→ **INSTRUCTIONS TO FOLLOW**
Tally the lines in the rows below that contain the string "limite", treating uppercase and lowercase as different. Reply with the number alone.

→ **Stored items**
--- START ---

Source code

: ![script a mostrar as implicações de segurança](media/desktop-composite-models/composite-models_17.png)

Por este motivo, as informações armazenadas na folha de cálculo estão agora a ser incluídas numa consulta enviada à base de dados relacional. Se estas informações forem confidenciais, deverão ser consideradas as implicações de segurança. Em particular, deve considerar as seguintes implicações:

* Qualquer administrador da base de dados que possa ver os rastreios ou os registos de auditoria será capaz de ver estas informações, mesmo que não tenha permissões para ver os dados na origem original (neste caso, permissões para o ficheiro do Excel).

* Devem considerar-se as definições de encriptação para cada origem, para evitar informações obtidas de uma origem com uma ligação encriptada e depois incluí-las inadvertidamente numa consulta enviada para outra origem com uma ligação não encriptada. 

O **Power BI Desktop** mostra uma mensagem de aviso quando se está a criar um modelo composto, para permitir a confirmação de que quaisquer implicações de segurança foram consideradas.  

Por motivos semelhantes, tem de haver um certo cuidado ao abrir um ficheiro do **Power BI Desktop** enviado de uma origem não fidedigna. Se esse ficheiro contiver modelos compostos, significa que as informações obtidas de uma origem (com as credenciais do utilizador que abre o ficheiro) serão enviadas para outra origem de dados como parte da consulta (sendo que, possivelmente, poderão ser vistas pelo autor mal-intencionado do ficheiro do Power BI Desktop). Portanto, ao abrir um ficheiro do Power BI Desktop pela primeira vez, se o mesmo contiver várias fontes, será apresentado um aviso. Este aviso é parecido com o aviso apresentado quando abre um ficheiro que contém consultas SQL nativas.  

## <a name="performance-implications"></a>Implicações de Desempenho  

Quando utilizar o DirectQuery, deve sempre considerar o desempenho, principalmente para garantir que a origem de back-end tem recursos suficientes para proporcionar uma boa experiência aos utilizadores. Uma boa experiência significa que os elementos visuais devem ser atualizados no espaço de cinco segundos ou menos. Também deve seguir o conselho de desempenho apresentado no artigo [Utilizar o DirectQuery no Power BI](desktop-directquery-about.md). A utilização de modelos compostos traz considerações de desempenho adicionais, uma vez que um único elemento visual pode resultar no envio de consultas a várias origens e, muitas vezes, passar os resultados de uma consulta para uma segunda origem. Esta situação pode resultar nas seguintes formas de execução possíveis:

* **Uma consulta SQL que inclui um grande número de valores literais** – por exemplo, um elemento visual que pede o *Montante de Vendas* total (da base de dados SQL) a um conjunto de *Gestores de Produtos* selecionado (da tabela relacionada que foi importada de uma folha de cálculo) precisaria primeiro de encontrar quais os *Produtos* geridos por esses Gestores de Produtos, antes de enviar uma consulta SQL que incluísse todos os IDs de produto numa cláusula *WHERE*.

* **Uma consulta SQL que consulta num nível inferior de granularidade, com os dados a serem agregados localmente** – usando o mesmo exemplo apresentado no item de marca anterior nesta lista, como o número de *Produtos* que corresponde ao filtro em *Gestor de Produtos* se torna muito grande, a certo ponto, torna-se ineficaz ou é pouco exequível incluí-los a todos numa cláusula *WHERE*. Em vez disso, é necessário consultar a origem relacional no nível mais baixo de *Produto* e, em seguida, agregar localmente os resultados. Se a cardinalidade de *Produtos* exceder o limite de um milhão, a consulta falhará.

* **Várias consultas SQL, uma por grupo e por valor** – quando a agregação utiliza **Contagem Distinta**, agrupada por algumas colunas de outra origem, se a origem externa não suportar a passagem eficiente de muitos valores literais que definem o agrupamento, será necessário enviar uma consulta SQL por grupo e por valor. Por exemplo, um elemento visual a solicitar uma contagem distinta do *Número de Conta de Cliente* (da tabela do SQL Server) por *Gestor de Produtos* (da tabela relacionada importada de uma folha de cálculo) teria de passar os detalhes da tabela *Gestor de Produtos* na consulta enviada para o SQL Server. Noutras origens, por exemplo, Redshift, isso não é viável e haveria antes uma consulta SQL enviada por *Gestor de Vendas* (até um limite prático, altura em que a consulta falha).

--- END ---

→ **EXERCISE ANSWER**
2